*Supplied data*:
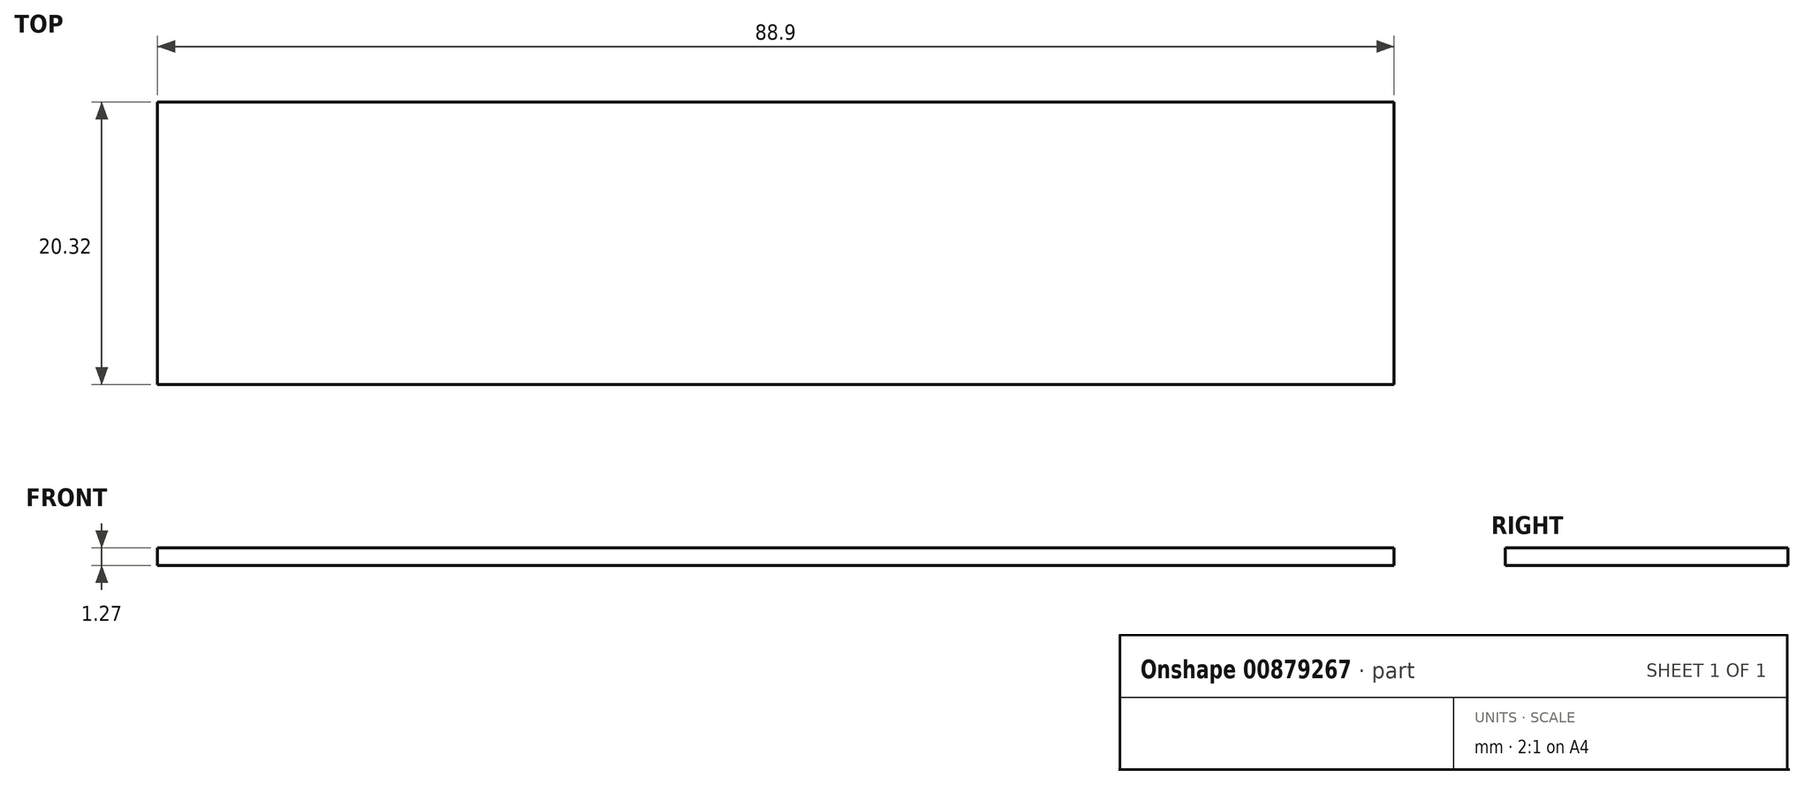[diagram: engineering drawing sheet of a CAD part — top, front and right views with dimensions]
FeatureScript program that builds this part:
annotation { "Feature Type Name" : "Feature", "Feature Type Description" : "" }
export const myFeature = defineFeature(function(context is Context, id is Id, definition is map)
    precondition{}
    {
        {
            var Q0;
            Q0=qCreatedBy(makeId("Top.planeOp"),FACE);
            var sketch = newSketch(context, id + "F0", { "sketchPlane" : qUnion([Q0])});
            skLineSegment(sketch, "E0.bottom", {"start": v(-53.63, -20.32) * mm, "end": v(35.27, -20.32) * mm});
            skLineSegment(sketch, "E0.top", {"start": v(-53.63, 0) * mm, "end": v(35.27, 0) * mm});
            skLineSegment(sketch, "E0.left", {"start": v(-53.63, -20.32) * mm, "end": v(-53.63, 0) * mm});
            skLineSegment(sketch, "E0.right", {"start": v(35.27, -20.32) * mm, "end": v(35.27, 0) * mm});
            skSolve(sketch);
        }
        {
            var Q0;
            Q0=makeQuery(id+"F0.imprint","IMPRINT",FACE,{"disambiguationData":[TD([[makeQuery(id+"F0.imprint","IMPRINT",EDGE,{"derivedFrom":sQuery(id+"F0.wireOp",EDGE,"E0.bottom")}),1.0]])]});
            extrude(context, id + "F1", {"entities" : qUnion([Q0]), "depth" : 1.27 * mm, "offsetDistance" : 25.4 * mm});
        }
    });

*Task goal*: Arrange the lines of the entries above as a Markdown table with the columns Row and Text, giving each line its own numbered row. Skip blank lines and leave the picture out.

*Reply*:
| Row | Text |
|---|---|
| 1 | [diagram: engineering drawing sheet of a CAD part — top, front and right views with dimensions] |
| 2 | FeatureScript program that builds this part: |
| 3 | annotation { "Feature Type Name" : "Feature", "Feature Type Description" : "" } |
| 4 | export const myFeature = defineFeature(function(context is Context, id is Id, definition is map) |
| 5 |     precondition{} |
| 6 |     { |
| 7 |         { |
| 8 |             var Q0; |
| 9 |             Q0=qCreatedBy(makeId("Top.planeOp"),FACE); |
| 10 |             var sketch = newSketch(context, id + "F0", { "sketchPlane" : qUnion([Q0])}); |
| 11 |             skLineSegment(sketch, "E0.bottom", {"start": v(-53.63, -20.32) * mm, "end": v(35.27, -20.32) * mm}); |
| 12 |             skLineSegment(sketch, "E0.top", {"start": v(-53.63, 0) * mm, "end": v(35.27, 0) * mm}); |
| 13 |             skLineSegment(sketch, "E0.left", {"start": v(-53.63, -20.32) * mm, "end": v(-53.63, 0) * mm}); |
| 14 |             skLineSegment(sketch, "E0.right", {"start": v(35.27, -20.32) * mm, "end": v(35.27, 0) * mm}); |
| 15 |             skSolve(sketch); |
| 16 |         } |
| 17 |         { |
| 18 |             var Q0; |
| 19 |             Q0=makeQuery(id+"F0.imprint","IMPRINT",FACE,{"disambiguationData":[TD([[makeQuery(id+"F0.imprint","IMPRINT",EDGE,{"derivedFrom":sQuery(id+"F0.wireOp",EDGE,"E0.bottom")}),1.0]])]}); |
| 20 |             extrude(context, id + "F1", {"entities" : qUnion([Q0]), "depth" : 1.27 * mm, "offsetDistance" : 25.4 * mm}); |
| 21 |         } |
| 22 |     }); |